═════ THE DATA ═════

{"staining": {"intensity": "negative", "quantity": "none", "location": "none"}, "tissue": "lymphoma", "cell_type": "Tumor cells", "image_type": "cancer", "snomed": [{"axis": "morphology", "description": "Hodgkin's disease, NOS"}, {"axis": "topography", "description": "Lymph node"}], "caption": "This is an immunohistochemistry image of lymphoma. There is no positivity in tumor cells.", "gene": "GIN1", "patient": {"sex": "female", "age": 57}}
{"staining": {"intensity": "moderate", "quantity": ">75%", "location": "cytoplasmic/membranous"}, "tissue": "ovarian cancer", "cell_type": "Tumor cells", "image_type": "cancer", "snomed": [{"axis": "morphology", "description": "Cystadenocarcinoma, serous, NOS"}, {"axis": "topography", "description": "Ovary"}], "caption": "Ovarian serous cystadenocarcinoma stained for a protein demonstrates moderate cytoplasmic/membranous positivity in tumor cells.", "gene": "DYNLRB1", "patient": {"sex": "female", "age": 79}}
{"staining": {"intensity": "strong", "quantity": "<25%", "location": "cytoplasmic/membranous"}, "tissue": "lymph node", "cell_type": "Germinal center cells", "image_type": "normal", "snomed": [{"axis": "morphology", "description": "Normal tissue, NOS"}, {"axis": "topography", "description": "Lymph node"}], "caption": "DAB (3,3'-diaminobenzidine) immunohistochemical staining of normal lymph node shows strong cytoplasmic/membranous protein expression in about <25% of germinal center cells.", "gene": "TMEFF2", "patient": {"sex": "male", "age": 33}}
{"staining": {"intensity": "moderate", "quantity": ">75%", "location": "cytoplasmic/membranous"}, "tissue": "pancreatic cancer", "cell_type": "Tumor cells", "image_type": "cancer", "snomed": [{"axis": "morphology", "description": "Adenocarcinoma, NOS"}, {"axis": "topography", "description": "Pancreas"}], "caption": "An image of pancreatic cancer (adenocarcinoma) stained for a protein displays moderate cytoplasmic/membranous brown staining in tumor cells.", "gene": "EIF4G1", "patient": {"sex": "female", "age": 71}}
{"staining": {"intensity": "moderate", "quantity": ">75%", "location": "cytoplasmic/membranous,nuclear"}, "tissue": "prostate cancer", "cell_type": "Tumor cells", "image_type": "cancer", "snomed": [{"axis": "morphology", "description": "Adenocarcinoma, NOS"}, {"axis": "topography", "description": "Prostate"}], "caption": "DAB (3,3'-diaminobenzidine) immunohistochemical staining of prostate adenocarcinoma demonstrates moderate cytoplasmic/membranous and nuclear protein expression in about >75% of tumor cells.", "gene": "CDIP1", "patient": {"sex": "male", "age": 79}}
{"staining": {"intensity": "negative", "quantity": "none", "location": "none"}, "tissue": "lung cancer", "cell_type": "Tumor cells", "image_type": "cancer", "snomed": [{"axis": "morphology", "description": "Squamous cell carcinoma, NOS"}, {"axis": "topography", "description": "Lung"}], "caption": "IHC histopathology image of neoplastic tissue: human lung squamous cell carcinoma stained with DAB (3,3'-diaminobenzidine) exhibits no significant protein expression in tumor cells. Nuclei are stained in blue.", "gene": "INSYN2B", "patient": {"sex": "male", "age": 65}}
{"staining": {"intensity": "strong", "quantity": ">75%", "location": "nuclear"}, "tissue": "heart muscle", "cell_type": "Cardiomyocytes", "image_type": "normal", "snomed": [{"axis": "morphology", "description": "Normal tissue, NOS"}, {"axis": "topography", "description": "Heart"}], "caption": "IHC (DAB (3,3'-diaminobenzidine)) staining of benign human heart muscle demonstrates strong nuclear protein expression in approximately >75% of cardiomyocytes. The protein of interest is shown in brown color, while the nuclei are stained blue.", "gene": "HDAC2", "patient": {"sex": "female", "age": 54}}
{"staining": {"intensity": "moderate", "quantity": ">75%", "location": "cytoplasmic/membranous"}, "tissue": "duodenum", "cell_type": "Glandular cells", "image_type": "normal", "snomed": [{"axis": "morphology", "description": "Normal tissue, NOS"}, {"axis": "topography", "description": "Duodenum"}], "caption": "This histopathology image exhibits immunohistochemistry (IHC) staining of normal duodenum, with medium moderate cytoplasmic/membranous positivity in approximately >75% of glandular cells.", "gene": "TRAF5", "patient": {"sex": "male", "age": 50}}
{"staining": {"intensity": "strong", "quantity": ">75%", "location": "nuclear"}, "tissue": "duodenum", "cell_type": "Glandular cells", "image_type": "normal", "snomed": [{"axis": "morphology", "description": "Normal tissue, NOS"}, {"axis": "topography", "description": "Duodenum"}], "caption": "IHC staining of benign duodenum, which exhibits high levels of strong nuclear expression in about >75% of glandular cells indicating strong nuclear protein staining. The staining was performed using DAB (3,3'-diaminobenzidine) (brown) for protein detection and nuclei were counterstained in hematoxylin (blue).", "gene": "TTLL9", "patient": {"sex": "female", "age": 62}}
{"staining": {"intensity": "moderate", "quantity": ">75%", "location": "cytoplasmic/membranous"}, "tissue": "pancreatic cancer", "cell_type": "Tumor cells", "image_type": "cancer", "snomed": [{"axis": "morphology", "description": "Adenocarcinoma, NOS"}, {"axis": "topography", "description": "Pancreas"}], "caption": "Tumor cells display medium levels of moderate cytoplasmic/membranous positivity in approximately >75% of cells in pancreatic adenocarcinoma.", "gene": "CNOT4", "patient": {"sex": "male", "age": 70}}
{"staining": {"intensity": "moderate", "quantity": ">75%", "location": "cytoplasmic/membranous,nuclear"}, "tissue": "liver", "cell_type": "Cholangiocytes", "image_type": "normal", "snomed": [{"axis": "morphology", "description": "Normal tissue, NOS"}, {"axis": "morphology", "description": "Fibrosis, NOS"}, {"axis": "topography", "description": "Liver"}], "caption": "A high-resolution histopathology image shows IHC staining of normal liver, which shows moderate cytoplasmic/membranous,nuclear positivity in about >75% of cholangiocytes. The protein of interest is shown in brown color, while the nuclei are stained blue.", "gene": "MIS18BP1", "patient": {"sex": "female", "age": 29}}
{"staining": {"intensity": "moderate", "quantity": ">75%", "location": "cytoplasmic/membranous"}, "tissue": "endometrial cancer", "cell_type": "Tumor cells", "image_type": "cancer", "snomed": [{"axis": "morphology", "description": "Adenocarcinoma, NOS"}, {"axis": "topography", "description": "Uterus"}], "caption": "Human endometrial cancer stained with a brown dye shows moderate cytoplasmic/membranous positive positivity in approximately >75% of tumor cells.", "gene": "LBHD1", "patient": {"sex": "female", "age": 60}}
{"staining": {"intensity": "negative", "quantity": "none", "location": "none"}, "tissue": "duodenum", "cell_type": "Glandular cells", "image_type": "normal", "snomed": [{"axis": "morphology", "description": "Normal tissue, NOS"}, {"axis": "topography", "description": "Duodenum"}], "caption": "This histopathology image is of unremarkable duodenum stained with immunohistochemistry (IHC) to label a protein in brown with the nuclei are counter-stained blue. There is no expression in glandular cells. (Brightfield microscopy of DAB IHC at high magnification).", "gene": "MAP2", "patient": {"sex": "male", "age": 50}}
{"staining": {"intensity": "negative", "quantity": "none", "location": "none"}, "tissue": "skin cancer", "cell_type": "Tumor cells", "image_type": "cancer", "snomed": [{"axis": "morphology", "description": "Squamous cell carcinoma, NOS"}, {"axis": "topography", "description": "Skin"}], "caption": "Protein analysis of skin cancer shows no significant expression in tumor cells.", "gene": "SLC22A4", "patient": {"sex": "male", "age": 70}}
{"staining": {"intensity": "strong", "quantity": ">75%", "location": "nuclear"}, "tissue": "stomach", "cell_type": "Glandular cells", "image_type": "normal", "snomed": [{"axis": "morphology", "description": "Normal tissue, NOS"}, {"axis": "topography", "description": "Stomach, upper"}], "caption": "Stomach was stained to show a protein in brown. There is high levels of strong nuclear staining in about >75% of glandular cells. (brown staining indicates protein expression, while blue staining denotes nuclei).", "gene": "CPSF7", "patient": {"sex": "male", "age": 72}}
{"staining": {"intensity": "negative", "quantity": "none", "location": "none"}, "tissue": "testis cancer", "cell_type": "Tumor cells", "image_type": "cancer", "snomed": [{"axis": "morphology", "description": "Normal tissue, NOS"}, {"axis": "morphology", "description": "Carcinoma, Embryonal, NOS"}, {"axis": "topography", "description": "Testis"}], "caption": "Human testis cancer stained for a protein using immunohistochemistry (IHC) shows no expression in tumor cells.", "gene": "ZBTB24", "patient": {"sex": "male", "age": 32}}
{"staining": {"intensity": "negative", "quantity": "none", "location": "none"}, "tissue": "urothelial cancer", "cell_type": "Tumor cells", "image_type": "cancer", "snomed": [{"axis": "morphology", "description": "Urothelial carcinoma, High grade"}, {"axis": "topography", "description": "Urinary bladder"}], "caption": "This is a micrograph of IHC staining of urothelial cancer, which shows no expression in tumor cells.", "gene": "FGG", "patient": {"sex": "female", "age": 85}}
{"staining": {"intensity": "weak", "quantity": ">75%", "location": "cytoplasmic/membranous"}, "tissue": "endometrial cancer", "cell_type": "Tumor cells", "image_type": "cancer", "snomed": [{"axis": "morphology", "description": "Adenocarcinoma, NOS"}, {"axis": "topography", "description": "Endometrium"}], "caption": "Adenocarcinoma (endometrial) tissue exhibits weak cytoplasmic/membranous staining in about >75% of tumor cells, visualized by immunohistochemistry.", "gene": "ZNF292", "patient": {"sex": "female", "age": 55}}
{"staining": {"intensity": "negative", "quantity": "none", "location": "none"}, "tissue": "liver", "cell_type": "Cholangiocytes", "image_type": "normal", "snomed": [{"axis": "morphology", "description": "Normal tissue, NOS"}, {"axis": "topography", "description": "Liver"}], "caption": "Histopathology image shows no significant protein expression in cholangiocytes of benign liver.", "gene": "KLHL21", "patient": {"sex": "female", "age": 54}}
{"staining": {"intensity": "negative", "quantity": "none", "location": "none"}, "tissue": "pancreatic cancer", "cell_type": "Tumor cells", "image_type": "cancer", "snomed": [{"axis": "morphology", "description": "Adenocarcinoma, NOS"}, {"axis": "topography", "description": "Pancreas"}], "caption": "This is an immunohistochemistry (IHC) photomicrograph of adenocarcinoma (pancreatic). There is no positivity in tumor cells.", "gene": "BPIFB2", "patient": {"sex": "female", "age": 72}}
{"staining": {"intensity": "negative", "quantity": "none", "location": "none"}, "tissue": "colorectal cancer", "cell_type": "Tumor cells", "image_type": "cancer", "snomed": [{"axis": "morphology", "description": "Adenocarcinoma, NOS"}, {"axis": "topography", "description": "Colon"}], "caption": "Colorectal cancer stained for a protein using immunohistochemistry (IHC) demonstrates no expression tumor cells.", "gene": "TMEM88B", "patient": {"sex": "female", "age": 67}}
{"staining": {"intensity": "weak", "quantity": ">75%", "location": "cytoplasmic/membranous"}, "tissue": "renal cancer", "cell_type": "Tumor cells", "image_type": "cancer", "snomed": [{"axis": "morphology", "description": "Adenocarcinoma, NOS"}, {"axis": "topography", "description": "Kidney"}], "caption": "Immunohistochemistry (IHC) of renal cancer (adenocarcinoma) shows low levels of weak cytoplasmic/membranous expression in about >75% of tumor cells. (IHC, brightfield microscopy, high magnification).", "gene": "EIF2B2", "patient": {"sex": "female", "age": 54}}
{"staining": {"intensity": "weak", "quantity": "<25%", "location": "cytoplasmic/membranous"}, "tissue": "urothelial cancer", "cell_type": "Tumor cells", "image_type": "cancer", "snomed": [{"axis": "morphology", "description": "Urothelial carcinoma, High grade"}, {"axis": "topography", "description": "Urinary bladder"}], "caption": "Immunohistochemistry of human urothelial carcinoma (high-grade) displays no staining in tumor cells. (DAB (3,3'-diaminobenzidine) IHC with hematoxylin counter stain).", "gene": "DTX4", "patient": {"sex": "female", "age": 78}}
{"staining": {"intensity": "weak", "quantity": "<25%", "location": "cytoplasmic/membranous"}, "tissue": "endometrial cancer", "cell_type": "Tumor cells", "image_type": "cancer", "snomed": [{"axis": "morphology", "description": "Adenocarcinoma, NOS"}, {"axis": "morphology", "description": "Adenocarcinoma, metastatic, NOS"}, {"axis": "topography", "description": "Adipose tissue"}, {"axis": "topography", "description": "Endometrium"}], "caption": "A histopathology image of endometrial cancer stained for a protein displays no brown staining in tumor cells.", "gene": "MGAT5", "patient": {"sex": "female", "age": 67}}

═════

WHAT IS NEEDED –
The answer is the run of lines above from the line containing "testis cancer stained" through the line containing "image shows no", copied exactly and alone.

WRITTEN RESPONSE –
{"staining": {"intensity": "negative", "quantity": "none", "location": "none"}, "tissue": "testis cancer", "cell_type": "Tumor cells", "image_type": "cancer", "snomed": [{"axis": "morphology", "description": "Normal tissue, NOS"}, {"axis": "morphology", "description": "Carcinoma, Embryonal, NOS"}, {"axis": "topography", "description": "Testis"}], "caption": "Human testis cancer stained for a protein using immunohistochemistry (IHC) shows no expression in tumor cells.", "gene": "ZBTB24", "patient": {"sex": "male", "age": 32}}
{"staining": {"intensity": "negative", "quantity": "none", "location": "none"}, "tissue": "urothelial cancer", "cell_type": "Tumor cells", "image_type": "cancer", "snomed": [{"axis": "morphology", "description": "Urothelial carcinoma, High grade"}, {"axis": "topography", "description": "Urinary bladder"}], "caption": "This is a micrograph of IHC staining of urothelial cancer, which shows no expression in tumor cells.", "gene": "FGG", "patient": {"sex": "female", "age": 85}}
{"staining": {"intensity": "weak", "quantity": ">75%", "location": "cytoplasmic/membranous"}, "tissue": "endometrial cancer", "cell_type": "Tumor cells", "image_type": "cancer", "snomed": [{"axis": "morphology", "description": "Adenocarcinoma, NOS"}, {"axis": "topography", "description": "Endometrium"}], "caption": "Adenocarcinoma (endometrial) tissue exhibits weak cytoplasmic/membranous staining in about >75% of tumor cells, visualized by immunohistochemistry.", "gene": "ZNF292", "patient": {"sex": "female", "age": 55}}
{"staining": {"intensity": "negative", "quantity": "none", "location": "none"}, "tissue": "liver", "cell_type": "Cholangiocytes", "image_type": "normal", "snomed": [{"axis": "morphology", "description": "Normal tissue, NOS"}, {"axis": "topography", "description": "Liver"}], "caption": "Histopathology image shows no significant protein expression in cholangiocytes of benign liver.", "gene": "KLHL21", "patient": {"sex": "female", "age": 54}}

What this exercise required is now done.